Tennis superstar Venus Williams pulled out of the US Open yesterday, siting that her inner circle was concerned for her health after she was diagnosed with Sjögren’s (show-grens) syndrome, a little-known autoimmune disorder.
So what is Sjögren’s syndrome? A quick look on the internet for answers, one can find out that this disease is scary but treatable. TIME Healthland asked Dr. Victoria Shanmugam, an assistant professor of rheumatology at Georgetown University, to explain the condition.
Here is a small excerpt from the TIME article:
What is Sjögren’s syndrome?
It’s an autoimmune disease that is typically characterized by inflammation in the tear ducts and salivary glands. We’re not sure why it focuses on these tissues. Many people will have a very mild form, and experience dryness of the eyes and mouth, fatigue, joint pain and myalgias [or muscle pain]. Many people will have that and nothing else. But a small proportion of people will go on to have multi-organ system disease that behaves a little more like lupus [another autoimmune disease in which the body’s own immune cells start to attack healthy tissues, particularly in the joints].
What causes Sjögren’s?
That’s the million-dollar question in rheumatology. We think people probably have some kind of genetic predisposition — but we don’t know for sure — and some environmental factor sets off the immune system to trigger the disease. It’s not well understood why this particular person [will get diagnosed] and why now at this point in their life. But we do know that stress makes immune diseases worse.

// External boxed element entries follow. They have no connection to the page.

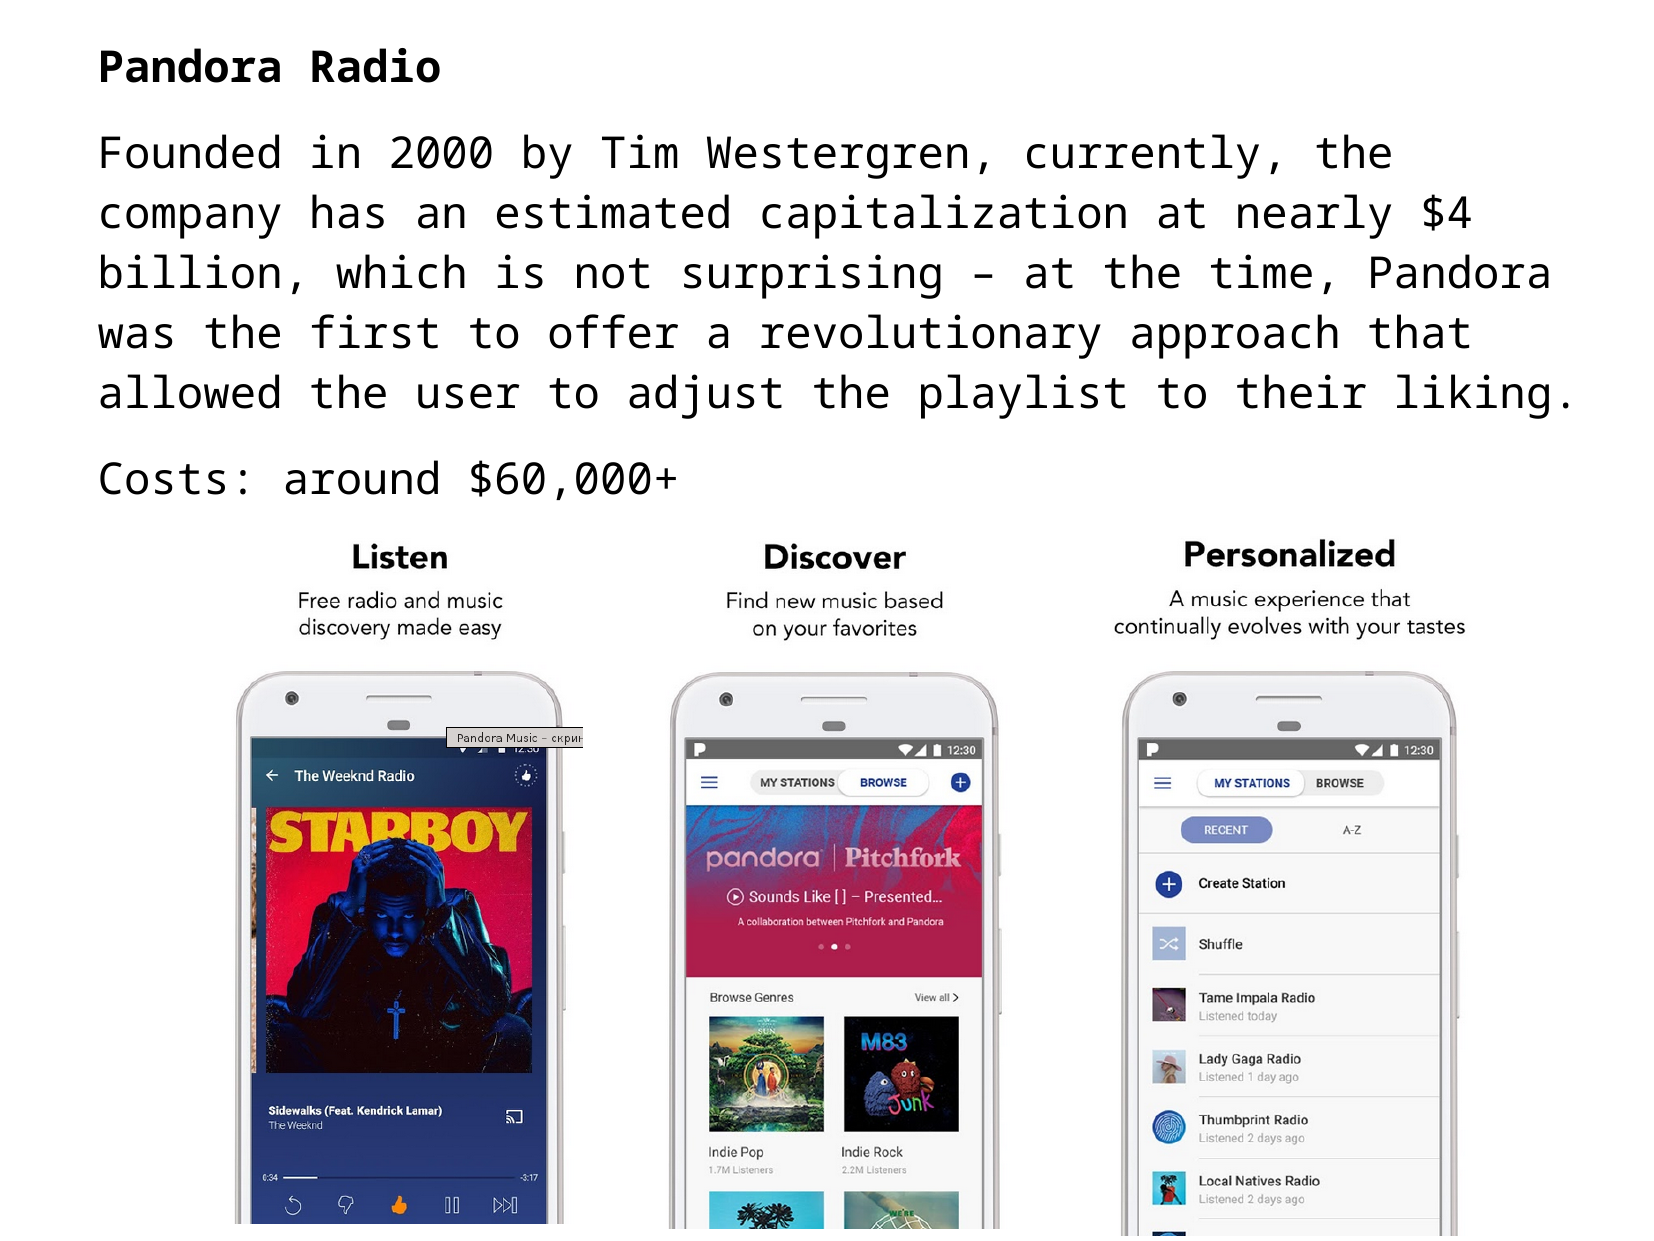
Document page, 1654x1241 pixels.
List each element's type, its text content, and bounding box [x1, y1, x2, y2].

list Pandora Radio Founded in 2000 by Tim Westergren, currently, the company has an estimated capitalization at nearly $4 billion, which is not surprising – at the time, Pandora was the first to offer a revolutionary approach that allowed the user to adjust the playlist to their liking. Costs: around $60,000+ [35, 35, 1589, 508]
picture [200, 531, 583, 1224]
picture [1086, 528, 1477, 1236]
picture [634, 531, 1019, 1229]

Do you think Williams will be able to return to playing professional tennis?
Her decision to take a little time off and recover and get her health under control is a reasonable decision. There is no reason to think that having this diagnosis shouldn’t allow her to continue to be active in the future. Many many people with Sjögren’s lead very full and active lives. And in most cases it doesn’t affect their ability to hold down a full-time job and maintain all their usual activities.
Let’s hope Venus feels better and her health improves, so she can live the life she envisions. And selfishly, we hope she finds her way back to the tennis court.